◆ Texto base ◆
Elcimar da Luz, 38 anos, é filha de Oxum e está prestes a assumir o título de ialorixá (mãe-de-santo). Moradora do Alto José do Pinho, bairro vizinho ao Morro da Conceição, ela vai à festa da santa há mais de duas décadas. O costume foi herança da sua avó, também de candomblé e crente na Virgem Maria.
“Geralmente, quem vai aos pés da imagem da santa é católico apostólico romano. A gente do candomblé vai pelo respeito à santa. No dia 8 de dezembro, sempre vou à procissão e à missa. Quando olho para a estátua, não vejo Nossa Senhora da Conceição; vejo Iemanjá, a mãe das águas, mãe dos Oris (todas as pessoas)”, diz Elcimar.

A avó de Elcimar era devota de Nossa Senhora da Conceição. Também seguidora dos cultos afro-brasileiros, levou a neta ao terreiro. Hoje, casada, mãe de duas filha – uma de três e outra de 14 anos (esta consagrada à Rainha do Mar) – Elcimar é fiel às tradições. De calça jeans e blusa azul, ela leva ao Morro mimos à orixá, e no próximo dia 23 vai à praia do Pina colocar oferendas no mar. São rosas e um maço de velas. “Vou pedir paz, harmonia, saúde e sabedoria que é como a gente sabe lidar com qualquer situação nessa vida.”

Elcimar é uma das cerca de 800 mil pessoas que devem passar pelo Morro da Conceição durante estes dias de festa, que termina hoje com a procissão. Ela, entretanto, faz parte de uma parcela de adeptos ao candomblé que personificam o sincretismo religioso brasileiro. A professora Tereza Cristina Mariano, 53 anos, também enxerga a festa do Morro com um olhar diferente do catolicismo. Umbandista há mais de 20 anos e filha de Oxum, ela leva flores e velas para a imagem da Conceição. Sua ligação com a santa surgiu após a perda de um filho recém-nascido.

“Tive meu primeiro filho com quatro meses de gestação e descobri que ele era doente. Ele morreu e fiz uma promessa para que outros filhos que viessem nascessem com saúde. Hoje, tenho uma moça de 23 anos e um rapaz de 21, todos saudáveis. Todos os anos vou ao Morro pagar a promessa”, conta Tereza. Em sua casa, a imagem da mãe de Jesus encontra espaço junto à imagem de Iemanjá e de Oxum. A festa do Morro é para a professora um exemplo de confraternização de cultos. “Eu fico até emocionada ao ver as religiões se unindo.”

A pessoa de Nossa Senhora surge na história do cristianismo como símbolo da mãe de toda a humanidade. O espírito ecumênico que o dia de Nossa Senhora da Conceição evoca mostra o papel universal que a santa representa. O pároco do Morro, padre José Roberto França, embora afirme desconhecer a presença de seguidores do candomblé e umbanda na festa do bairro, garante que, assim como Maria, a Igreja respeita todos os credos. “A fé tem a sua dimensão pessoal. A igreja respeita isso. O sincretismo surgiu desde o tempo do Império, onde as pessoas eram proibidas de cultuar seus orixás e usavam a imagem dos santos católicos para que os seus senhores respeitassem. O importante é Maria
ser modelo de serviço a Cristo”, diz o padre.

◆ Enunciado ◆
Transcreva sem alterações o trecho do texto sobre a festa do Morro da Conceição que começa em "Elcimar da Luz, 38" e segue até "na Virgem Maria.". A listagem é um material independente do texto.

◆ Dados do exercício ◆

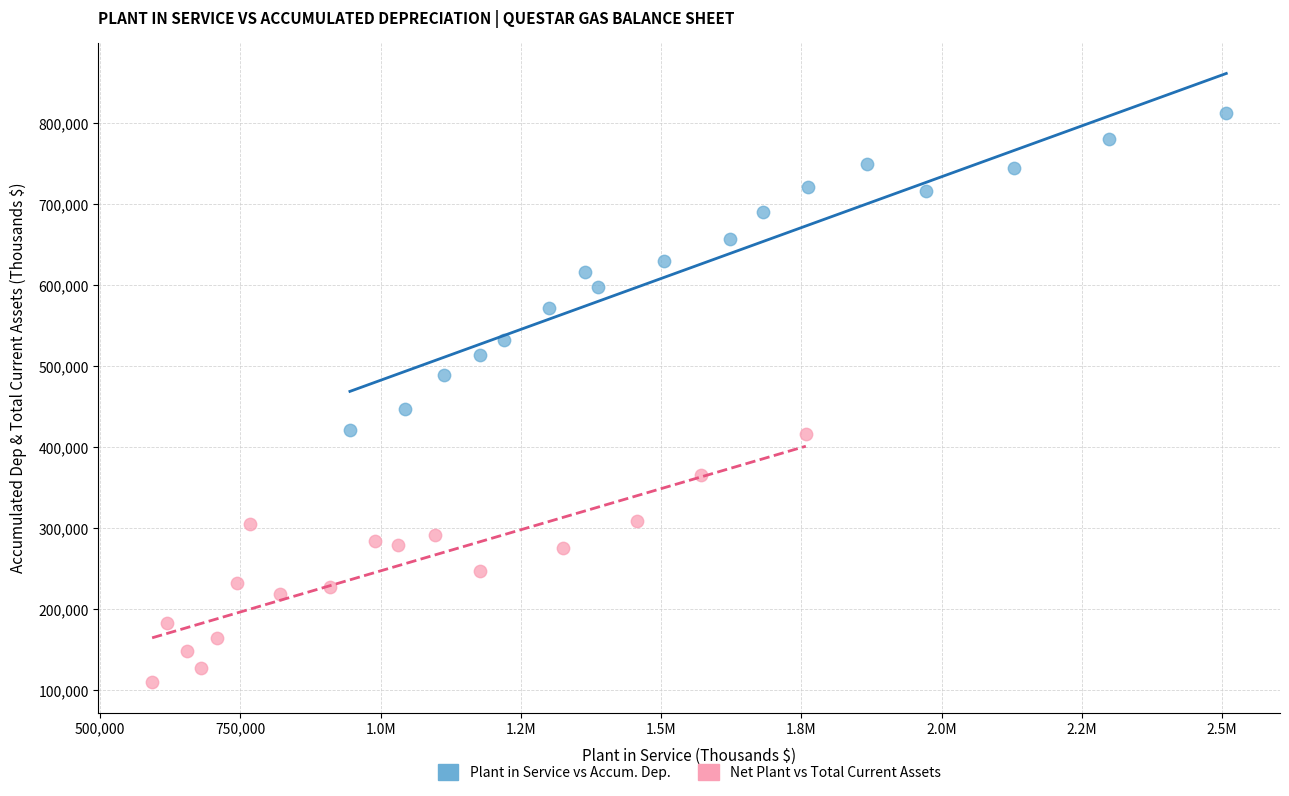

What are all the series names shown in the legend?

Plant in Service vs Accum. Dep., Net Plant vs Total Current Assets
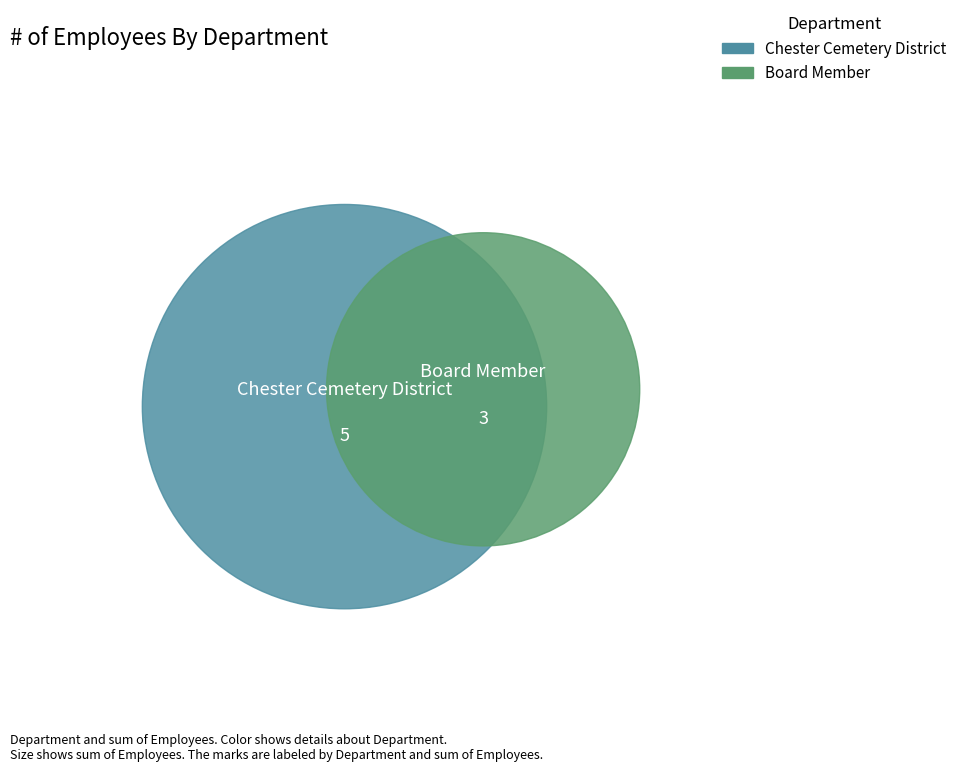

Is there a majority slice in this chart?

Yes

◆ Resposta ◆
Elcimar da Luz, 38 anos, é filha de Oxum e está prestes a assumir o título de ialorixá (mãe-de-santo). Moradora do Alto José do Pinho, bairro vizinho ao Morro da Conceição, ela vai à festa da santa há mais de duas décadas. O costume foi herança da sua avó, também de candomblé e crente na Virgem Maria.